To get to Kinkakuji requires you to take the bus and it’s about a 45 minute drive from one of the Kyoto bus stations. If you plan on just going to Kinkakuji (the Gold Temple pictured above), make sure you get off at that one and not Ginkakuji (the Silver Temple). I did that and had to jump back on the train. So moral of the story is, Kinkakuji and Ginkakuji are NOT the same thing.

To get into Kinkakuji, you do have to pay to enter. It is ridiculously crowded and can be very frustrating when you want to take a picture. There’s only one section that has a prime view of Kinkakuji and everybody want’s a picture with it.

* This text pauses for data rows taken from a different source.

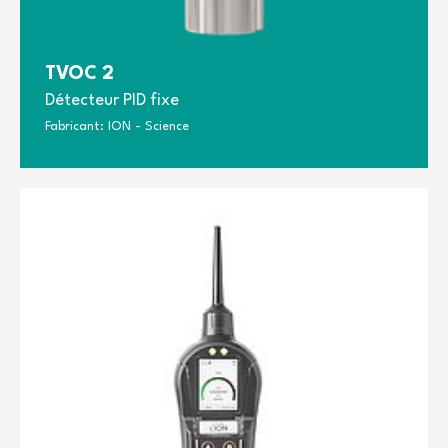
TVOC 2
Détecteur PID fixe
Fabricant: ION - Science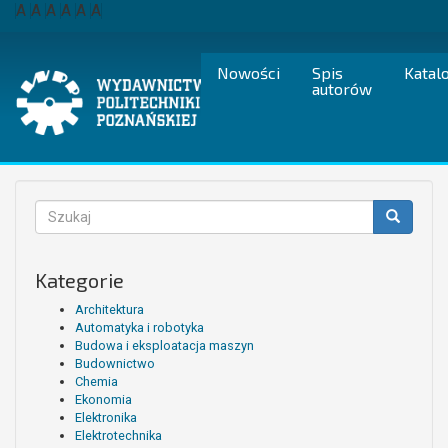
Przejdź
A
A
A
A
A
A
do
treści
Nowości
Spis
Katal
autorów
Formularz
wyszukiwania
Szukaj
Kategorie
Architektura
Automatyka i robotyka
Budowa i eksploatacja maszyn
Budownictwo
Chemia
Ekonomia
Elektronika
Elektrotechnika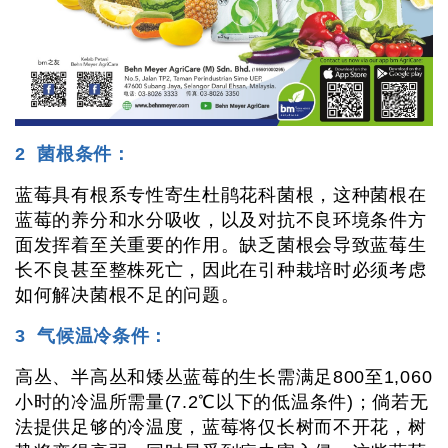
2 菌根条件：
蓝莓具有根系专性寄生杜鹃花科菌根，这种菌根在
蓝莓的养分和水分吸收，以及对抗不良环境条件方
面发挥着至关重要的作用。缺乏菌根会导致蓝莓生
长不良甚至整株死亡，因此在引种栽培时必须考虑
如何解决菌根不足的问题。
3 气候温冷条件：
高丛、半高丛和矮丛蓝莓的生长需满足800至1,060
小时的冷温所需量(7.2℃以下的低温条件)；倘若无
法提供足够的冷温度，蓝莓将仅长树而不开花，树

However, I’ve learned that sometime having pictures taken at a cool locations isn’t necessary to prove that you went there. Take in the moment and enjoy the view. 🙂

Maruyama Park

Maruyama Park is a really famous park in Kyoto to see the cherry blossoms. However, since it was a lot colder when I went compared to usual, they weren’t ready. 😦 On the bright side, there were sooooooooooooooo many street vendors selling food. I bought and ate so much food, I think this is where I blew most of my money that whole day…sorry mom. Do I regret it? Nahhhhhhhh.

There were so many vendors selling so many different types of food like takoyaki, yakisoba, grilled meat, desserts, daifuku, and more. I forgot to take more pictures of food after a while because food >>>> taking pictures of the food.

After finishing my very eventful day in Kyoto, it was time to go to Osaka!